In ovarian cancer, PARP inhibitors (PARPi) are changing the treatment landscape. Three PARPi agents have been approve as monotherapy in BRCA mutation-associated advanced ovarian cancer. But PARPi has only modest activity in BRCA-1 deficient breast cancers and no overall survival advantage over standard therapy.
BRCA-deficient ovarian cancers are rich in M1-like tumor associated macrophages (TAMs), Zhao said, while breast tumors have more M2-like TAMs. M1-like TAMs leave tumor cells sensitive to PARPi while M2-like TAMs protect tumor cells by suppressing the DNA damage associated with PARPi.
Adding a STING agonist to the regimen can reprograms M2s to an M1-like state, restoring DNA damage to tumor cells from PARPi.
Early-stage clinical trials suggest that low dose radiation can safely enhance the therapeutic outcomes of chemotherapy + immunomodulation.
Low-dose radiation improves T-cell infiltration and inflames cold ovarian cancer tumors in mice, said George Coukos, MD, PhD, Ludwig Cancer Research, University of Lausanne. Enhanced T-cell infiltration improves tumor sensitivity to cyclophosphamide plus immunotherapy.
A phase I trial of low-dose radiation, low-dose cyclophosphamide, ipilimumab plus nivolumab, and aspirin showed significant clinical activity in patients with multiple cancers.
“We now have evidence that low-dose radiation can be very well tolerated and inflames tumors to the point that they respond to checkpoint inhibitors,” Coukos said.
But not all preclinical models translate well.
MEK inhibition (MEKi) enhances immunotherapy in melanoma in animal models. But the combination is less effective in clinical trials because of liver toxicity, noted Siwen Hu-Lieskovan, MD, PhD, Huntsman Cancer Institute, University of Utah.

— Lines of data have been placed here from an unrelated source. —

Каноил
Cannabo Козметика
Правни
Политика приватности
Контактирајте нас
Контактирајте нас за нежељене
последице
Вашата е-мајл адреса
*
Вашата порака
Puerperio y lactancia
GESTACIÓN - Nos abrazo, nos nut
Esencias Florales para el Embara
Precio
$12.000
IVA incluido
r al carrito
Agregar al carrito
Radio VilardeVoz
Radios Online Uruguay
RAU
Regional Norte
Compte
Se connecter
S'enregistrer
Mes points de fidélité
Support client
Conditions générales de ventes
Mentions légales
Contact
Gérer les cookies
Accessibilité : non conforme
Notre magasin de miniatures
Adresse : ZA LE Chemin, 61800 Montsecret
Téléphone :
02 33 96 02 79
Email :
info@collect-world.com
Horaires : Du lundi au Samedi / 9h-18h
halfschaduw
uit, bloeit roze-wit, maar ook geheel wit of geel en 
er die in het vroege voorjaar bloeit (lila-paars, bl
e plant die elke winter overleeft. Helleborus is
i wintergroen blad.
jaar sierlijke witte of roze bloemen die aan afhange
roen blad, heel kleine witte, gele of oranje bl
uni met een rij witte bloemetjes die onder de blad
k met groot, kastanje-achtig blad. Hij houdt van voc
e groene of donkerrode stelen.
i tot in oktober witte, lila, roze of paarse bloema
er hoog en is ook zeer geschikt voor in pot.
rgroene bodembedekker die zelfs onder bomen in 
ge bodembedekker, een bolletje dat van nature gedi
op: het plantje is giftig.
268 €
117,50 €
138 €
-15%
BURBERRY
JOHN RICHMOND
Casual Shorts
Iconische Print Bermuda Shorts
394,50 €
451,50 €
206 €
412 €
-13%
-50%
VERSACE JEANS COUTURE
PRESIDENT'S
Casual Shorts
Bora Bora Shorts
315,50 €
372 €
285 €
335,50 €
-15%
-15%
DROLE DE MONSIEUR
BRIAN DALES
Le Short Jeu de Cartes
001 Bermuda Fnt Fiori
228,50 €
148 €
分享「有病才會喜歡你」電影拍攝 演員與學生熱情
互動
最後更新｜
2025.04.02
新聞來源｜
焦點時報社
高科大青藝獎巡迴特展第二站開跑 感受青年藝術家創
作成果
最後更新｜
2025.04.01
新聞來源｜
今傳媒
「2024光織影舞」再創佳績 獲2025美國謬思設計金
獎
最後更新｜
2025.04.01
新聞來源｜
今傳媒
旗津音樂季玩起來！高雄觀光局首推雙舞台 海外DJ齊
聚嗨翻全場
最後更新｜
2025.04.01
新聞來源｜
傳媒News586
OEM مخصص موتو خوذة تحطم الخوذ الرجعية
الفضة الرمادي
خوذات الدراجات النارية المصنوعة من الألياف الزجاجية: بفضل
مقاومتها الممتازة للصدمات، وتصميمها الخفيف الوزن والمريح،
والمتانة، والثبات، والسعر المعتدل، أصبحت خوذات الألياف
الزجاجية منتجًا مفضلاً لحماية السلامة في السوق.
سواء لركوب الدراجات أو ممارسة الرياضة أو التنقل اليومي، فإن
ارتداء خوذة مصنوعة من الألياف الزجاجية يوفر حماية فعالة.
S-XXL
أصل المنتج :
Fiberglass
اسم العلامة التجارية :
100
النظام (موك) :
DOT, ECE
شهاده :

Sequencing treatment, MEKi followed by checkpoint inhibition, avoided excessive liver toxicity in phase II trials, but had only a 30 percent objective response rate. Intermittent dosing improved response in a human melanoma PDX model.
A randomized phase II trial concluded that continuous dosing of BRAF and MEK inhibition does not improve overall survival versus intermittent dosing. Triple combinations may be still more effective, but long-term data are not yet available.
Anti-angiogenesis plus immunotherapy is another possibility. Abnormal angiogenesis contributes to a hypoxic, low-pH tumor microenvironment that favors immunosuppression. An anti-VEGF tyrosine kinase inhibitor plus anti-PD1 treatment improved outcomes in advance renal cell carcinoma.
“There are hundreds of anti-VEGF/anti-PD1 trials for different tumor histologies in progress,” Hu-Lieskovan said, “Some of them in phase III. A biomarker-guided trial in advanced solid tumors will be online by the end of the year. Given the unpredictably toxicity profile of different agents in different cancers, careful clinical evaluation of each combination is prudent.”
Declining response and relapse rates up to 80 percent are the biggest problems with targeted therapy. Continued MEKi, for example, alters MHC expression in tumor cells to induce proliferation and survival signaling pathways in tumor cells. Continuous MEKi also interferes with T cell activation, reducing immune response.
Intermittent MEKi dosing can help, at least in mice with KRAS-mutant lung cancers.
“Pulsatile treatment with MEKi showed better tumor control and longer survival than continuous MEKi when combined with checkpoint inhibition,” said Taha Merghoub, PhD, Memorial Sloan Kettering Cancer Center and Weill Cornell Medical College. “This enhanced survival is mediated by adaptive immunity, which is favored by pulsatile MEKi. The combination of MEKi and checkpoint blockade warrants further investigation.”